» **EXTRACT**
# Lancaster to York



## Coxyuk (16 Sep 2011)

I've just returned from a very enjoyable (for the most part) cycle ride from Lancaster to York mostly along the way of the roses route. It was my first long distance cycle ride and my knees struggled a little with the hills. I made a little travelogue as I went along from the iPhone that you can see here

I'm now looking for ideas for the next one, probably in the Spring


----------



## superbadger (16 Sep 2011)

Nice blog... And well done . Would you not do camping on a tour if you had to? Its very enjoyable and cheaper. The Lake District is fantastic so you could do that next?


----------



## Coxyuk (17 Sep 2011)

superbadger said:


> Nice blog... And well done . Would you not do camping on a tour if you had to? Its very enjoyable and cheaper. The Lake District is fantastic so you could do that next?

» **DATA ENTRIES**

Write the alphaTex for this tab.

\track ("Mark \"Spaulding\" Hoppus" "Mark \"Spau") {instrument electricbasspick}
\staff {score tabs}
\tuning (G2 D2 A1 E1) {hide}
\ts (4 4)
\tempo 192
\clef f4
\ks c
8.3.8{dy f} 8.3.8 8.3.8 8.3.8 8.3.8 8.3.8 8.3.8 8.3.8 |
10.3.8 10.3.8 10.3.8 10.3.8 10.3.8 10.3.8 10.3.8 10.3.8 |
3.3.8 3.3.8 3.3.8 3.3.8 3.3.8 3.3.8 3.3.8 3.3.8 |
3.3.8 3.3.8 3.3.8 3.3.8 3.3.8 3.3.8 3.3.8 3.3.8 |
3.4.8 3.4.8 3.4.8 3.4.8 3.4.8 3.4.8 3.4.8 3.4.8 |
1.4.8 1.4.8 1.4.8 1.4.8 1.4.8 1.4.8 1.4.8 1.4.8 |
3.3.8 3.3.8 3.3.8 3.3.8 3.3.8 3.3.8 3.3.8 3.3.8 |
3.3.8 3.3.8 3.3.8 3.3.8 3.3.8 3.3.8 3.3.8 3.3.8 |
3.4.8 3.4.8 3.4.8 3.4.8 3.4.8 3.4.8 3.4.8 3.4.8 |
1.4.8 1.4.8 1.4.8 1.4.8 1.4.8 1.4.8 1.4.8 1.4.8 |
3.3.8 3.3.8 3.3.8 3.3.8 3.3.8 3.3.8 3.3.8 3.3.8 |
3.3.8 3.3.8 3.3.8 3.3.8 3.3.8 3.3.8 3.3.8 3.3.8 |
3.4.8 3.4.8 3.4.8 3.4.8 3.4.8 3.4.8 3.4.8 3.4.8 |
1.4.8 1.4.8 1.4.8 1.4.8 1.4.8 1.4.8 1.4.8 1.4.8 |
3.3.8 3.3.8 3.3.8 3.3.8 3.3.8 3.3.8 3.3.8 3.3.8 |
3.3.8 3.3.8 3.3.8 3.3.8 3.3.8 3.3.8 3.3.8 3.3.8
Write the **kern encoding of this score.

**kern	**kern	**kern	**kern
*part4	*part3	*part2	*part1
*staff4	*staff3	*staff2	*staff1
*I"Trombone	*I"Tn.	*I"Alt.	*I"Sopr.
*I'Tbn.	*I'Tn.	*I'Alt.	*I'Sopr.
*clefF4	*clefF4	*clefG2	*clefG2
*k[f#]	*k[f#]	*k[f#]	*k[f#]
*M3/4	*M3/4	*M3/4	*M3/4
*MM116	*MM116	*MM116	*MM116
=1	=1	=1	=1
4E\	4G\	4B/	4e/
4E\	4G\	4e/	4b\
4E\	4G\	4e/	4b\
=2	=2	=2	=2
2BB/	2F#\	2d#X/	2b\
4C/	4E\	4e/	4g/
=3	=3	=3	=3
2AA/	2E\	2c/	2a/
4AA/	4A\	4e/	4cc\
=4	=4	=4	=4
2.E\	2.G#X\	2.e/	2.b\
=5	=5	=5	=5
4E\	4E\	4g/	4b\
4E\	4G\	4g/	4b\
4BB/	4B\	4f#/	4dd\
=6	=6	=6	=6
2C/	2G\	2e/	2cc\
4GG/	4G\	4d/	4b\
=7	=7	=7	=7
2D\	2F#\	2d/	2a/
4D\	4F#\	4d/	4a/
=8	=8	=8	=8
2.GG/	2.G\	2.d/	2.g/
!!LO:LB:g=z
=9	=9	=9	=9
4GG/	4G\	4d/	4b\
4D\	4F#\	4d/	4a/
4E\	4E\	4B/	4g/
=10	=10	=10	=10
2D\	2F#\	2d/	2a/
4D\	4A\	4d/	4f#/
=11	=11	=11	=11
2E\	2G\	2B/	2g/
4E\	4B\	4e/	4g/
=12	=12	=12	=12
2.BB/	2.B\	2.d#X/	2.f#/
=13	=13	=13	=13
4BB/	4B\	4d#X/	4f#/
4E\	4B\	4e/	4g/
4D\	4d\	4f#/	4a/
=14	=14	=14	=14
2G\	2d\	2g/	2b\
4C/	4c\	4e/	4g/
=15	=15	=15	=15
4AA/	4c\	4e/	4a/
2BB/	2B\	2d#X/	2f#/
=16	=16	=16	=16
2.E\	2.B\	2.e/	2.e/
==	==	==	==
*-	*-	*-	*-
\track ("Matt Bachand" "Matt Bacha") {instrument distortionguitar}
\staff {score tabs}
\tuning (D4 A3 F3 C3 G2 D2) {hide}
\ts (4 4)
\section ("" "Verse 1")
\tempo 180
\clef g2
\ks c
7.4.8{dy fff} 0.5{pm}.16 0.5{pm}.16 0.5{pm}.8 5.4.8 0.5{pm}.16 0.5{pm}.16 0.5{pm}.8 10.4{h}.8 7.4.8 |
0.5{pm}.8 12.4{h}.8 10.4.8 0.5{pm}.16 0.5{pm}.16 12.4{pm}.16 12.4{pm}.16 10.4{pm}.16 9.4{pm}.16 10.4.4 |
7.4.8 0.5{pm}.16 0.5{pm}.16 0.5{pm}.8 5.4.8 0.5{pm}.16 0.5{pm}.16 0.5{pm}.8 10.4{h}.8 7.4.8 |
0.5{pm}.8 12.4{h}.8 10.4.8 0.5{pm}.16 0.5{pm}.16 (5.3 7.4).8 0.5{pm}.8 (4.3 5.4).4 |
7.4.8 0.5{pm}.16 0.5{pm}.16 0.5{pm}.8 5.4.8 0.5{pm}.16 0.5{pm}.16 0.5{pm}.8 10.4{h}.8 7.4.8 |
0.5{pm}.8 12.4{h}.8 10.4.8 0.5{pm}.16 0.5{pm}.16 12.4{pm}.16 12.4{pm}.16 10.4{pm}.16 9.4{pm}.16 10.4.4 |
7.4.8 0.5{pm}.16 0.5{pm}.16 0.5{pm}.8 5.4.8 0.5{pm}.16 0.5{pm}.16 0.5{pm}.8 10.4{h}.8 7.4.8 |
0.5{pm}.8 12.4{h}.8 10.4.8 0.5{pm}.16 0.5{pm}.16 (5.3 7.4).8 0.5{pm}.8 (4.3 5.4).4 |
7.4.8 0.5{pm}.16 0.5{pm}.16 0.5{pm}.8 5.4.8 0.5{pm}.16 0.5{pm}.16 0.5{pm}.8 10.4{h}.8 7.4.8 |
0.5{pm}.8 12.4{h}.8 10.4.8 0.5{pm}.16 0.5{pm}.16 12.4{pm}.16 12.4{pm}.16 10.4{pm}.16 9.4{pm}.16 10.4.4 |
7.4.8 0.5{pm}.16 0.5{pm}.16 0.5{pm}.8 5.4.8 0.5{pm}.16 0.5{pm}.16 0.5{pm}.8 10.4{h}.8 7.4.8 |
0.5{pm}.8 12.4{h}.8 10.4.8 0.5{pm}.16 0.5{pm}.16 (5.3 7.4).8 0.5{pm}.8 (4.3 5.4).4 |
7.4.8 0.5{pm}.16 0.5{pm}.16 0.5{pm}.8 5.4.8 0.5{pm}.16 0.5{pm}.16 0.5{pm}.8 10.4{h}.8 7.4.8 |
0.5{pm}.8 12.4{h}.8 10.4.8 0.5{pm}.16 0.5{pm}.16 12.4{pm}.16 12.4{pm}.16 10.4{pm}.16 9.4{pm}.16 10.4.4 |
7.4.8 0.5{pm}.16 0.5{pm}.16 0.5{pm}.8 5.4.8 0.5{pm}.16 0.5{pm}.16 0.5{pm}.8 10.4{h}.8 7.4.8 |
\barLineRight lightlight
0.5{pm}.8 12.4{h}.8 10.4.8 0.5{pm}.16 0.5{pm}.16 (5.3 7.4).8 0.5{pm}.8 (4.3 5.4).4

» **GIVEN INSTRUCTION A**
In the Lancaster to York thread, what part of Coxyuk's body struggled a little with the hills?
» **GIVEN INSTRUCTION B**
Write what comes next in the Lancaster to York cycling thread, starting right after the last quoted post.
You can leave the lines out of this work.

» **TASK OUTPUT A**
Coxyuk's knees struggled a little with the hills.

» **TASK OUTPUT B**
Thanks

I'm not sure camping is for me to be honest. I've done a night when someone else has supplied the tent and we've gone by car but I like a nice hotel and a full english cooked for me in the morning  

The Lakes sounds good, any suggested rides?


----------



## superbadger (18 Sep 2011)

you should check my blog...My link.... Was great fun. My suggestion would be a tour around Ullswater. Its stunning and not to difficult.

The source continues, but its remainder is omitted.